More on testing

Well, the trauma and drama continue in during the speaking test. I feel like a monster. So many of the students are shaking so hard they can barely speak.  I had tried to make it easier by having students give presentations in class, and usually the kids don’t act frightened when they see me in the hall, or even in the E-mart. They often see me first at the store and come up to me to try to talk.  But this week I turned into a major ogre.

I am on some internet discussion boards and of course whenever teachers get together they talk about teaching, and one of the topics is the emphasis on testing. Not just here in Korea, but in America as well.  I will concede that presentation skills are good to have. To be able to communicate in front of people is useful. But taking multiple choice tests? Not so much.  We are teaching our students how to succeed in taking tests, not how to succeed in life.  As a foreign teacher, I have a lot more freedom in my class, but twice a semester, I have to teach my students something I don’t agree with.  I still am not sure the best way to assess so many people in a way that is fair and showcases the students abilities, but I’m working on it.
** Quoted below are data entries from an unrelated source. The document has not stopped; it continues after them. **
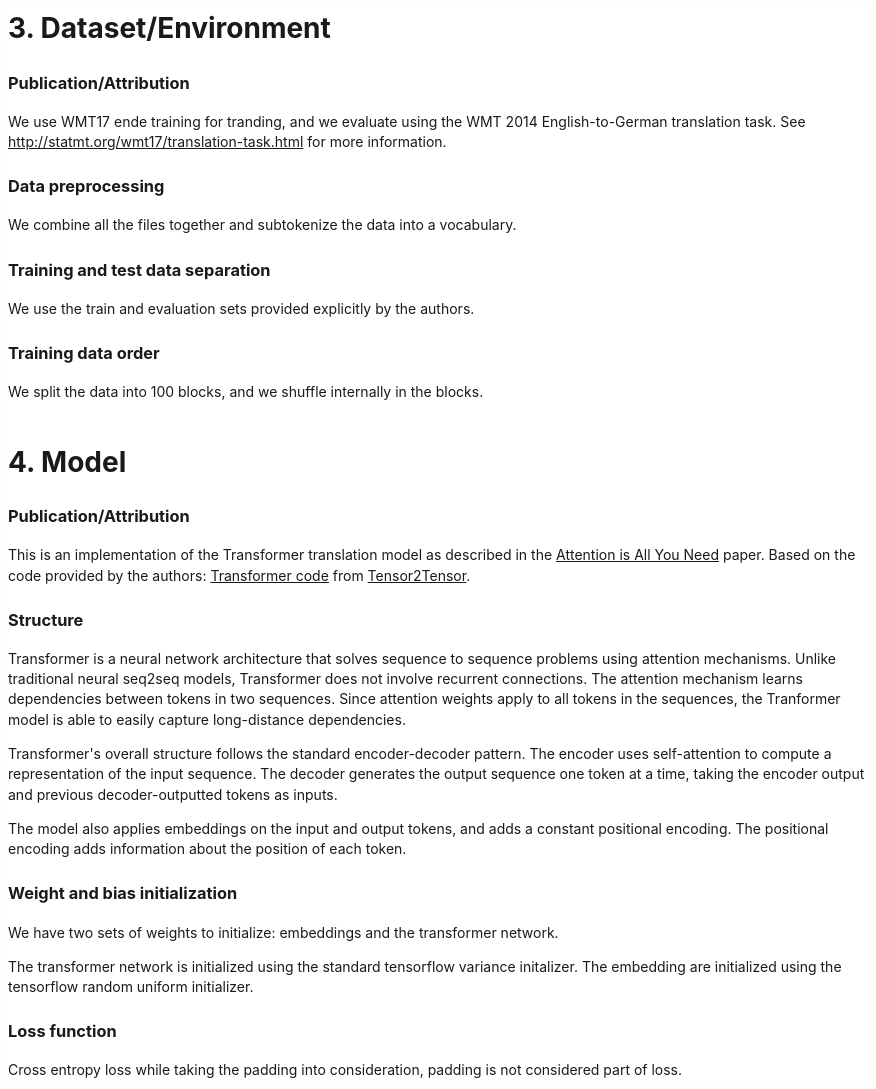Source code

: 
# 3. Dataset/Environment
### Publication/Attribution
We use WMT17 ende training for tranding, and we evaluate using the WMT 2014 English-to-German translation task. See http://statmt.org/wmt17/translation-task.html for more information. 


### Data preprocessing
We combine all the files together and subtokenize the data into a vocabulary.  

### Training and test data separation
We use the train and evaluation sets provided explicitly by the authors.

### Training data order
We split the data into 100 blocks, and we shuffle internally in the blocks. 


# 4. Model
### Publication/Attribution

This is an implementation of the Transformer translation model as described in the [Attention is All You Need](https://arxiv.org/abs/1706.03762) paper. Based on the code provided by the authors: [Transformer code](https://github.com/tensorflow/tensor2tensor/blob/master/tensor2tensor/models/transformer.py) from [Tensor2Tensor](https://github.com/tensorflow/tensor2tensor).

### Structure 

Transformer is a neural network architecture that solves sequence to sequence problems using attention mechanisms. Unlike traditional neural seq2seq models, Transformer does not involve recurrent connections. The attention mechanism learns dependencies between tokens in two sequences. Since attention weights apply to all tokens in the sequences, the Tranformer model is able to easily capture long-distance dependencies.

Transformer's overall structure follows the standard encoder-decoder pattern. The encoder uses self-attention to compute a representation of the input sequence. The decoder generates the output sequence one token at a time, taking the encoder output and previous decoder-outputted tokens as inputs.

The model also applies embeddings on the input and output tokens, and adds a constant positional encoding. The positional encoding adds information about the position of each token.


### Weight and bias initialization

We have two sets of weights to initialize: embeddings and the transformer network. 

The transformer network is initialized using the standard tensorflow variance initalizer. The embedding are initialized using the tensorflow random uniform initializer. 

### Loss function
Cross entropy loss while taking the padding into consideration, padding is not considered part of loss.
Meanwhile, even most Koreans agree that the Su-neung, or University Entrance Exam is not the most optimal system.

And they have some very good suggestions from making entrance exams and school less competitive to making university  easier to enter but harder to graduate.  I also agree with the guy who said high school should focus more on helping students find what they really want to do.

Education and learning should be fun, not something that makes you cry.


2 Responses to More on testing

  1. Christine, thank God I always taught in the Catholic School, where although we had to do standardized testing it was not as bad as what y’all are going through. I remember something that I really liked. It came from an American teacher in China teaching the children of the various representives in the various “United Nations”. (I’m brain ded today.) It wa called the International Bacculaarate Curriculum. There the kids were learning. They were using real life examples. My jaw dropped at some of the things they were doing and the levels of thinking that they had attained. I often asked myself why we could not do the same thing here. Teaching kids to fill in bubbles and makig them so scared that education will always be a fearful thing is not good. Our kids are going to end up with PTSD not because they have been in the military but because we are “teaching” them the way we have to.

    I get so angry. People have stepped outside the box and made school work for kids who were dropout material. I think a good number of them even went to college. Biut it took a brave man, and I can’t remember his name for the life of me. He did it. He did it recently and it worked. When I find the book I will tell you.


    • christinebumgardner says:

      I would be very interested in that book. I know the United Nations curriculum, but unfortunately it is used only for ‘special’ schools and for only the highest levels of students. We really need to change some things, especially for the average students, and even for the poor students (I often wonder what would happen if we changed things, would our poor students still be considered poor?